Following incidents where people were “fraudulently declared dead”, the department has urged South Africans to check their status on the countries population register.
The service forms part of the department's Track&Trace system for ID status verification - a self-help service, which allows citizens to interact with the department virtually. The department says citizens can use the department's Web site or SMS to verify their alive or deceased status.
The Alive Status Verification is run on the department's Track&Trace system, which is also used to track ID books and passport applications and verify a persons' marriage status.
"They will be required to enter their ID number and press the Verify button to see if they are alive or deceased," the department said. South Africans could also use their mobile devices to send an SMS to a specified number - an SMS would then be sent to confirm their status as either alive or deceased.

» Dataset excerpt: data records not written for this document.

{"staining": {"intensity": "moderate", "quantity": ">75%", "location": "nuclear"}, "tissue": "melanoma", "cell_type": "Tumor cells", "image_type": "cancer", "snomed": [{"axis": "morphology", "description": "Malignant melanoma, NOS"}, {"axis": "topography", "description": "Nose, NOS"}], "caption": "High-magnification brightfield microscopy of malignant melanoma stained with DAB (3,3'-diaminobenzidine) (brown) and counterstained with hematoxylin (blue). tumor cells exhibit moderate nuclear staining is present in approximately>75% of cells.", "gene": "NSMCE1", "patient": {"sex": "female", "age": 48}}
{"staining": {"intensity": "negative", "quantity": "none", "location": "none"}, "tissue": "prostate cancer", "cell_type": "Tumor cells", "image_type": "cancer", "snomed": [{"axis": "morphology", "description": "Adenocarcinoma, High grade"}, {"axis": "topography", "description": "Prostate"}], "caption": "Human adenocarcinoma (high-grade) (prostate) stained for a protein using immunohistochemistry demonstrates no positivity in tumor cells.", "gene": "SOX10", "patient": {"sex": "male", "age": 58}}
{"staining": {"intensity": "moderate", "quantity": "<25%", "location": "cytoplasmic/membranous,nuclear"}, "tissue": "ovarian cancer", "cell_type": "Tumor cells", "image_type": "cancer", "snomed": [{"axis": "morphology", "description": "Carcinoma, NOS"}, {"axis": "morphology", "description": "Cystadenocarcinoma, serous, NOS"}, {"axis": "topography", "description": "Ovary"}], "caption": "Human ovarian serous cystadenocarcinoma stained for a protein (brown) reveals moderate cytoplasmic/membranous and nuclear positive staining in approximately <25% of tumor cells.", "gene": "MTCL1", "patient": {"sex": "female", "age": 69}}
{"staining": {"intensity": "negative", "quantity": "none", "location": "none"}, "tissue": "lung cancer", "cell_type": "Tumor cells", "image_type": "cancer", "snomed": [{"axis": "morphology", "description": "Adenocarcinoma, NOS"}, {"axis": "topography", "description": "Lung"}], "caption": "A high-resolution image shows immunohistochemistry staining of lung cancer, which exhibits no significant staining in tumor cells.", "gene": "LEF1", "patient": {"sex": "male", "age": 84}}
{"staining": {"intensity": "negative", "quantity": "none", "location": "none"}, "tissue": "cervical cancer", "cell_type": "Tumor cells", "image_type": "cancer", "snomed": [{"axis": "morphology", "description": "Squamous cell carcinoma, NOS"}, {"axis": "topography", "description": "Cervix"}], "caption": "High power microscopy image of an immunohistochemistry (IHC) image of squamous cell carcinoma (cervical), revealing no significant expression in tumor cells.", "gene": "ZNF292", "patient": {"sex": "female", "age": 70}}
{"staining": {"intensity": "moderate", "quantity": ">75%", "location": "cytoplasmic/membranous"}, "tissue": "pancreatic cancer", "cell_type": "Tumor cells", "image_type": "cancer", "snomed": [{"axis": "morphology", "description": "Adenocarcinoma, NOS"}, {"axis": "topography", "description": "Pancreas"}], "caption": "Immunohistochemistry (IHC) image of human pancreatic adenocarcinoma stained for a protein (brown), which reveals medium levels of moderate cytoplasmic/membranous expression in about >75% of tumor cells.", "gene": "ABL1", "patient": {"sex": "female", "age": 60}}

If a person finds that their status is incorrect, they would then be required to visit their local Home Affairs office.
"In an event that a person is registered as 'deceased' when still alive, he or she must report to a local Home Affairs office with an affidavit, obtained from a police station, confirming that they are still alive," the department said.
The department says that it will, on submission of an affidavit as proof of their status, ask the complainant to fill in a form and take a full set of fingerprints to investigate how the client was declared dead on the system and will report back within a few weeks to the client on the outcome of its investigation.